Cautionary Statements Regarding Bankruptcy Proceedings
As previously disclosed on Form 8-K filed with the SEC on August 6, 2015, after the closing of the Purchase and Sale Agreements authorized by the Bankruptcy Court and described therein, the Company has no further business operations. The only remaining assets to liquidate are non-operating assets consisting of the three GE LM 6000 PD gas fired turbine packaged power units, which have been transferred from a subsidiary to the Company in preparation for sale and liquidation. The Amended Plan of Liquidation has been approved.

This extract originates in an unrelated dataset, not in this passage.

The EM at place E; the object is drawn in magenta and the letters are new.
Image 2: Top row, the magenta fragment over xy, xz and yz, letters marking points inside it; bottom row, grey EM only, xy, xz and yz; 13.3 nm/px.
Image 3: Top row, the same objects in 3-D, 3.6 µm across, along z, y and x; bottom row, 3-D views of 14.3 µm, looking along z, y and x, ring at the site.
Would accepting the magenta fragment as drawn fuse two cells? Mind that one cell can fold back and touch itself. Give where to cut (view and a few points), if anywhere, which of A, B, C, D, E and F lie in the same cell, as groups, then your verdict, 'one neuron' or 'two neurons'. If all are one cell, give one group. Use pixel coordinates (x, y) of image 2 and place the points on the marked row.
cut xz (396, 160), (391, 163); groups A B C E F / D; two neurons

It is expected that the Amended Plan of Liquidation will become effective before year end 2015.
Following the Effective Date, all of the Company’s remaining assets will be liquidated and the Company will be dissolved. As a result of the Confirmation Order, the holders of the Company’s capital stock will receive no distribution on account of their interests and cancellation of their existing stock. Accordingly, even though the Company’s common stock may continue to be quoted on the OTC Pink Marketplace, it has no underlying asset value and the Company’s shareholders should not view the trading activity of its common stock on the OTC Pink Marketplace or any other market or trading platform as being indicative of the value the Company’s shareholders will receive, if any, as part of the Bankruptcy Case or in connection with any liquidation.

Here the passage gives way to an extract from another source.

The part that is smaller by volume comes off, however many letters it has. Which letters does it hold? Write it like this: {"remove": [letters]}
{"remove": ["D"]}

Ongoing Reporting to Shareholders
The Company has suspended and plans to continue to suspend the filing of its regular SEC periodic reports on Forms 10-Q and 10-K given the Company has ceased to have an operating business based on the facts described above, and the likelihood that shareholders will receive no value for their shares. The Company will, however, continue filing Forms 8-K with respect to material developments concerning the Company until it has disposed of all remaining assets and is dissolved, as expected under state law. In connection with the Confirmation Order, the Company intends to file a Form 15 with the Securities and Exchange Commission to terminate the registration of its common stock under Section 12(g) of the Securities Exchange Act of 1934, as amended (the"Exchange Act") and suspend its reporting obligations thereunder. Upon filing a Form 15, the Company will immediately cease filing any further periodic reports under the Exchange Act.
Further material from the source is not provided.